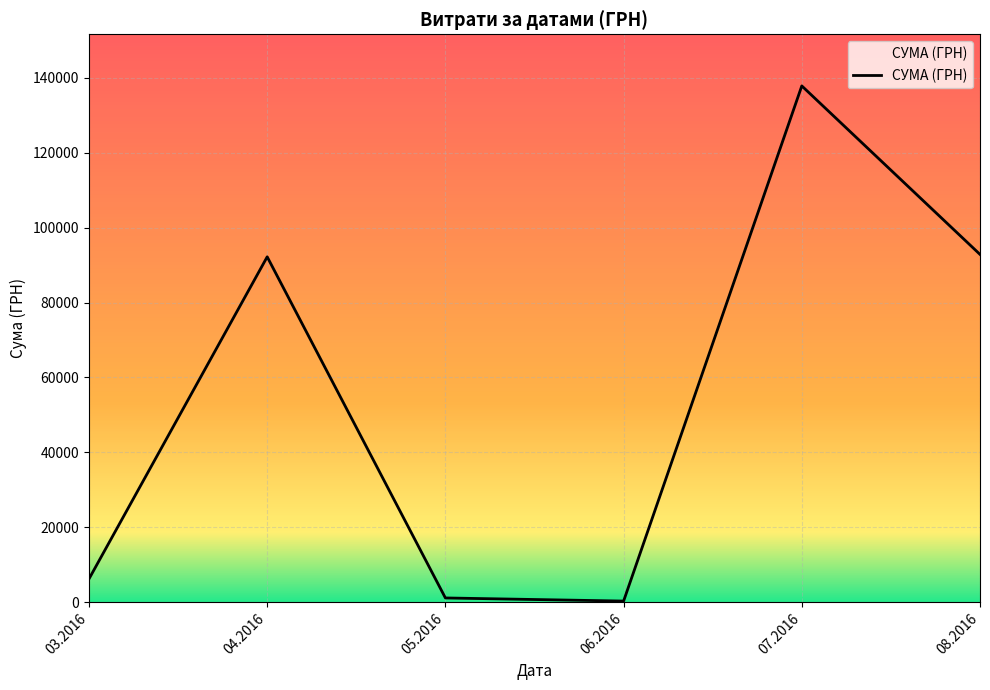

What is the difference between the second highest and second lowest values?

91722.6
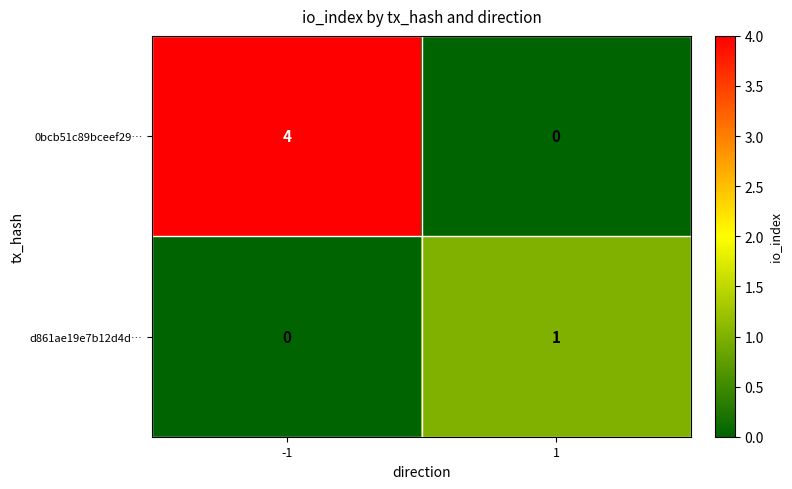

Which series has the largest range (max minus min)?

0bcb51c89bceef29…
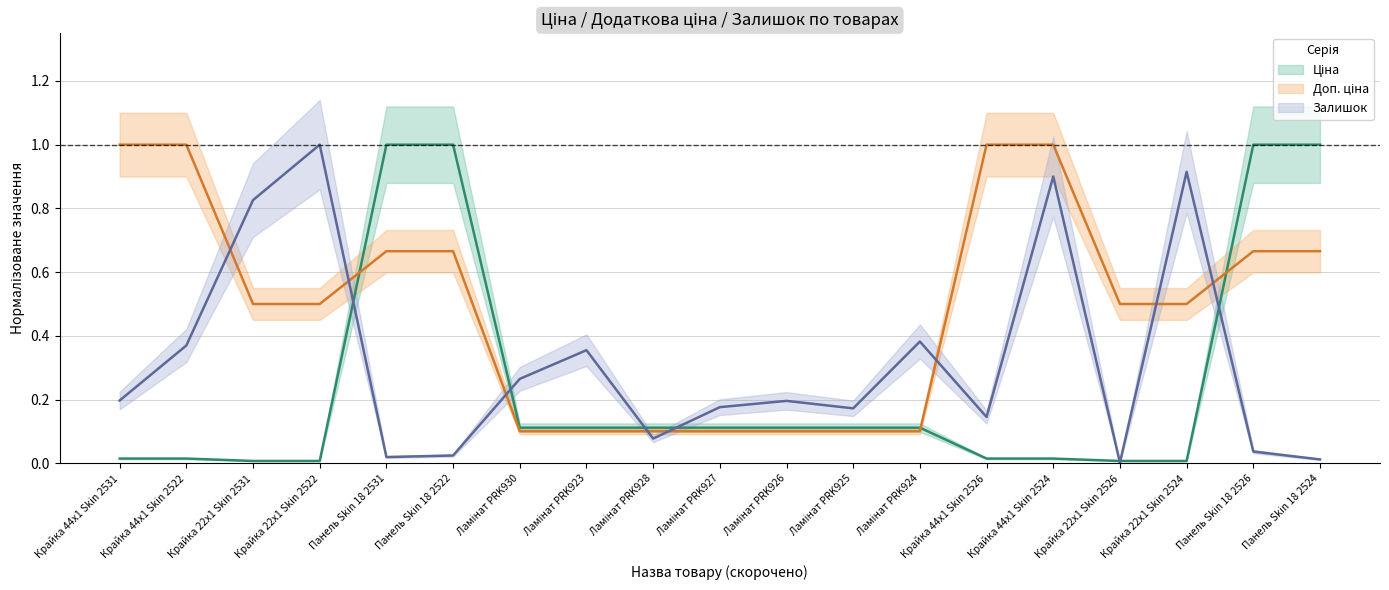

What is the average value of the Ціна series?

0.3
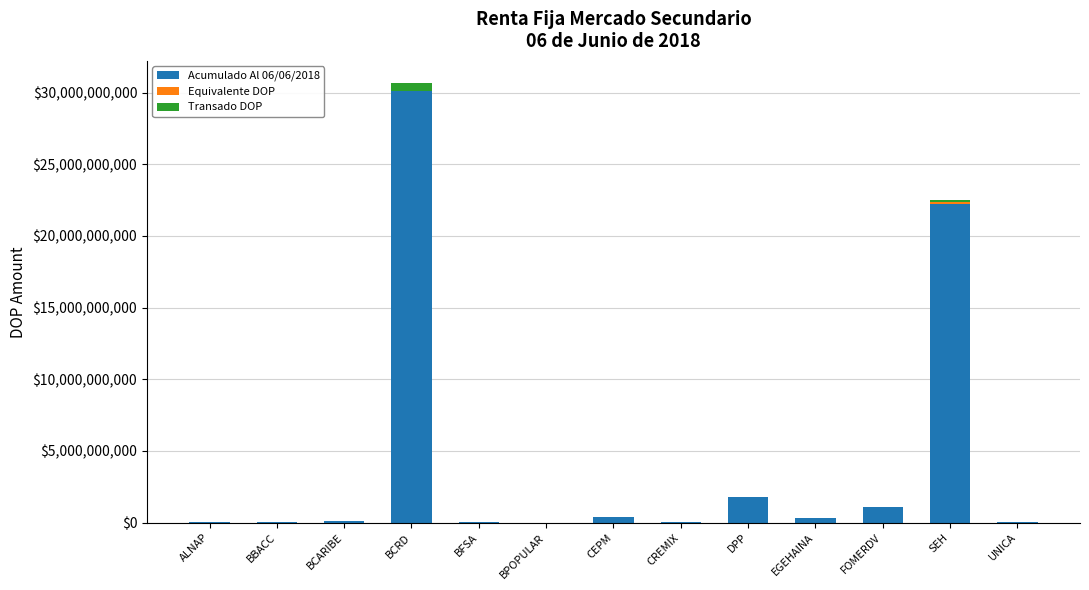

At which category is the sum across all series the highest?

BCRD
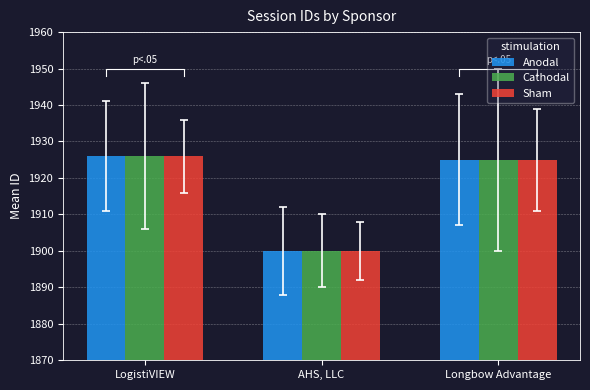

How many values in the Cathodal series are below 1925?

1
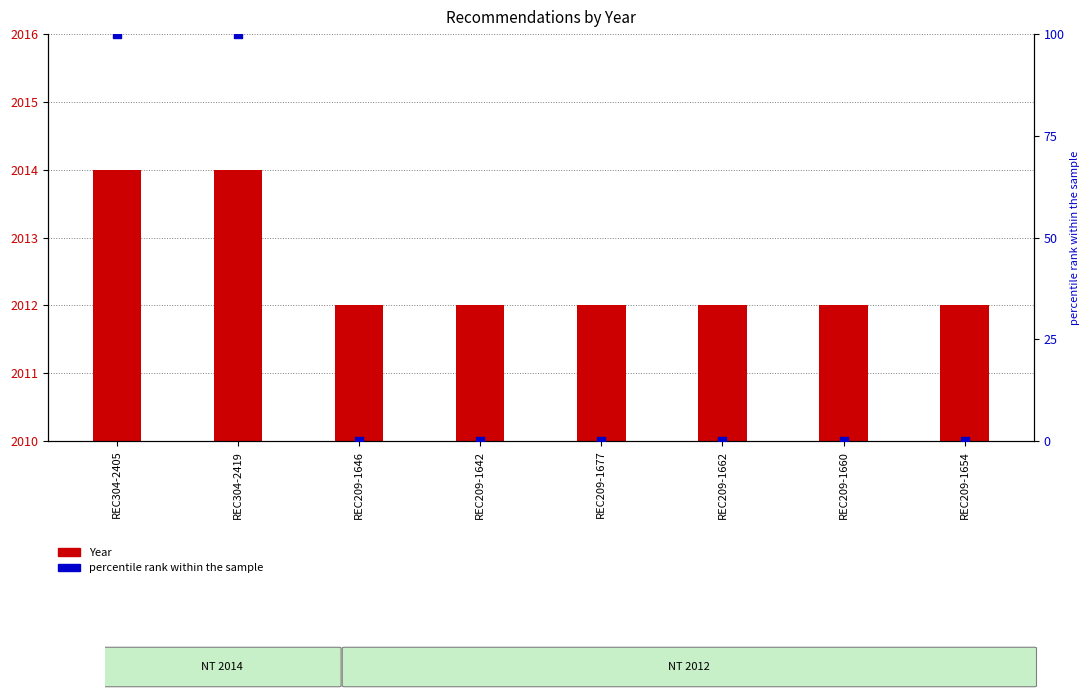

At which category is the sum across all series the highest?

REC304-2405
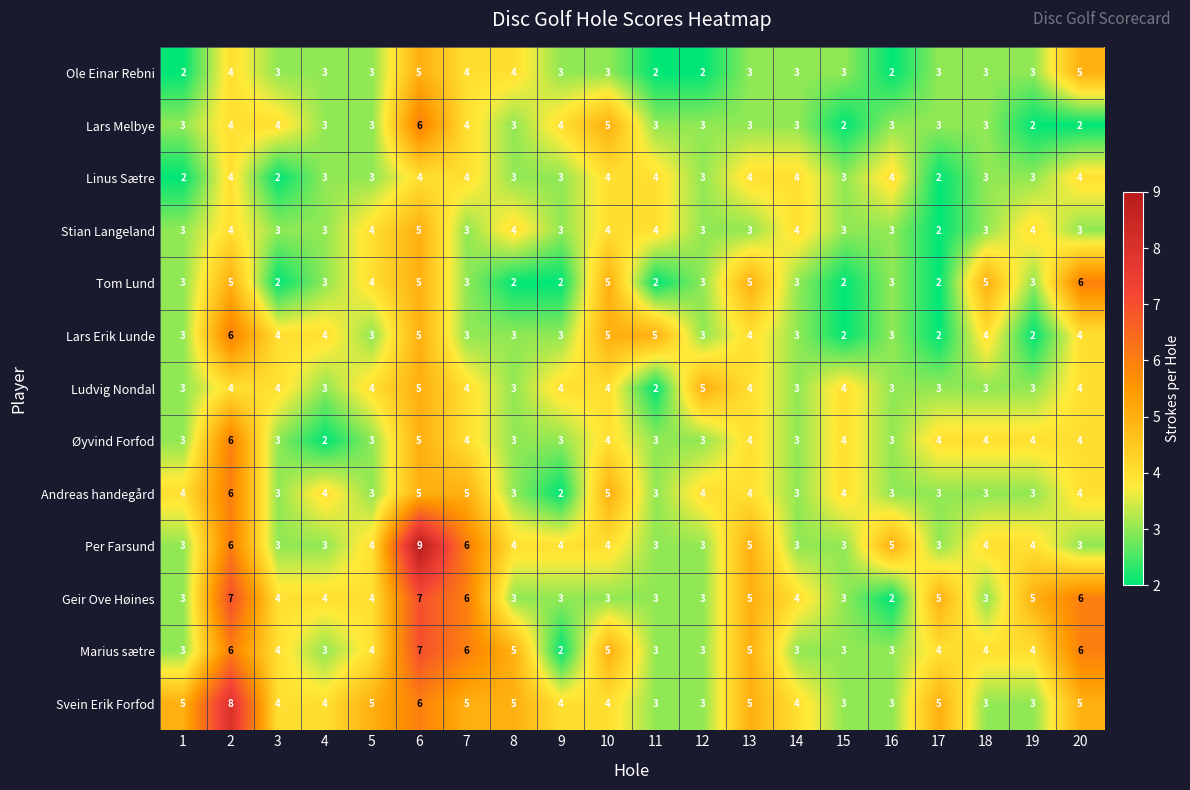

Count the Per Farsund values in the range 3 to 5.

17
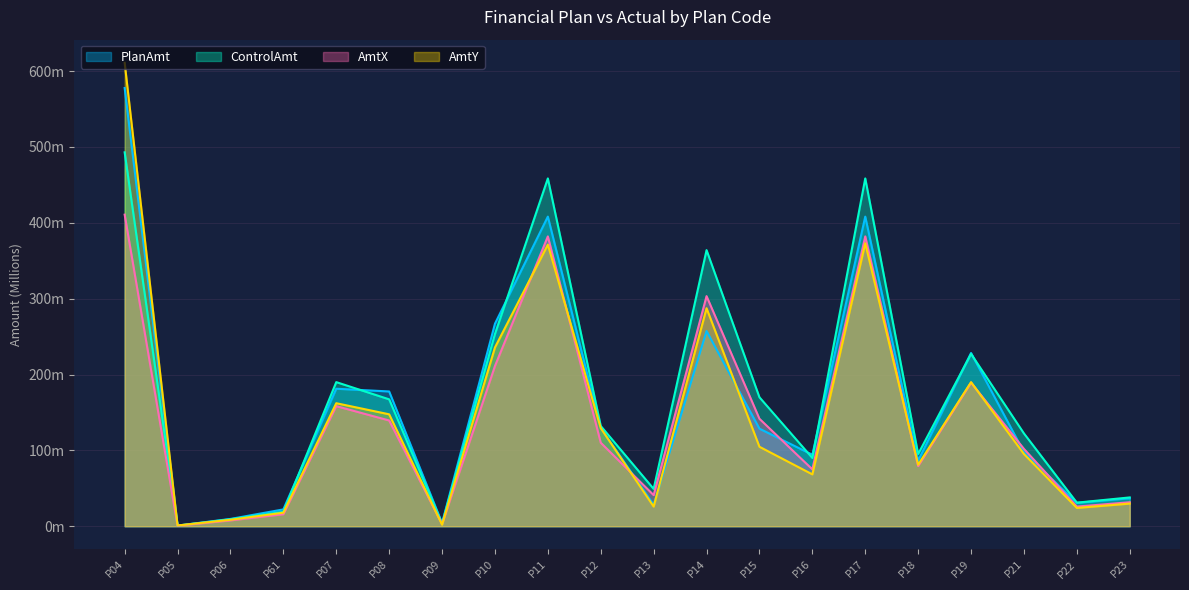

Where does the AmtX series first go above 110?

P04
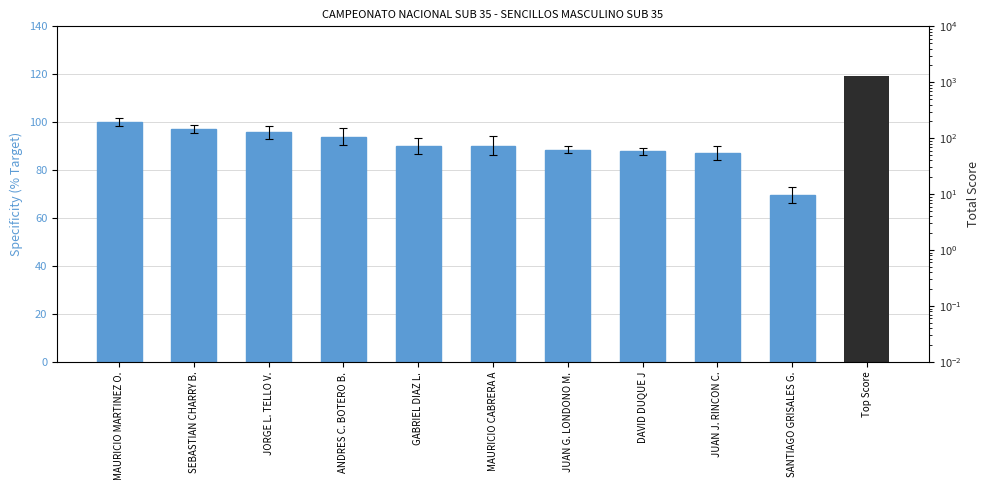

Between GABRIEL DIAZ L. and MAURICIO CABRERA A, which is larger?

GABRIEL DIAZ L.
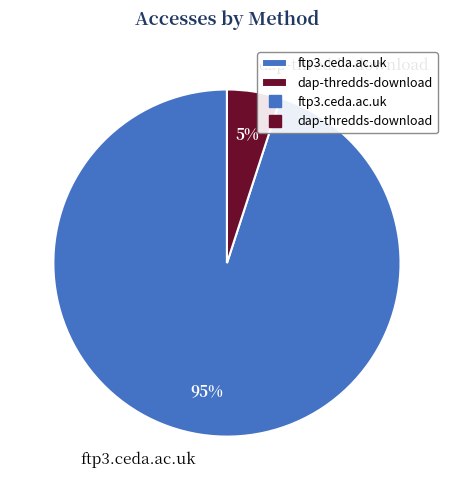

Count the number of slices in the pie.

2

PROBLEM REQUIREMENTS:
Reproduce every line of the ten entries above verbatim, omitting the pictures.

TASK OUTPUT:
What is the difference between the second highest and second lowest values?

91722.6

Which series has the largest range (max minus min)?

0bcb51c89bceef29…

What is the average value of the Ціна series?

0.3

At which category is the sum across all series the highest?

BCRD

How many values in the Cathodal series are below 1925?

1

At which category is the sum across all series the highest?

REC304-2405

Count the Per Farsund values in the range 3 to 5.

17

Where does the AmtX series first go above 110?

P04

Between GABRIEL DIAZ L. and MAURICIO CABRERA A, which is larger?

GABRIEL DIAZ L.

Count the number of slices in the pie.

2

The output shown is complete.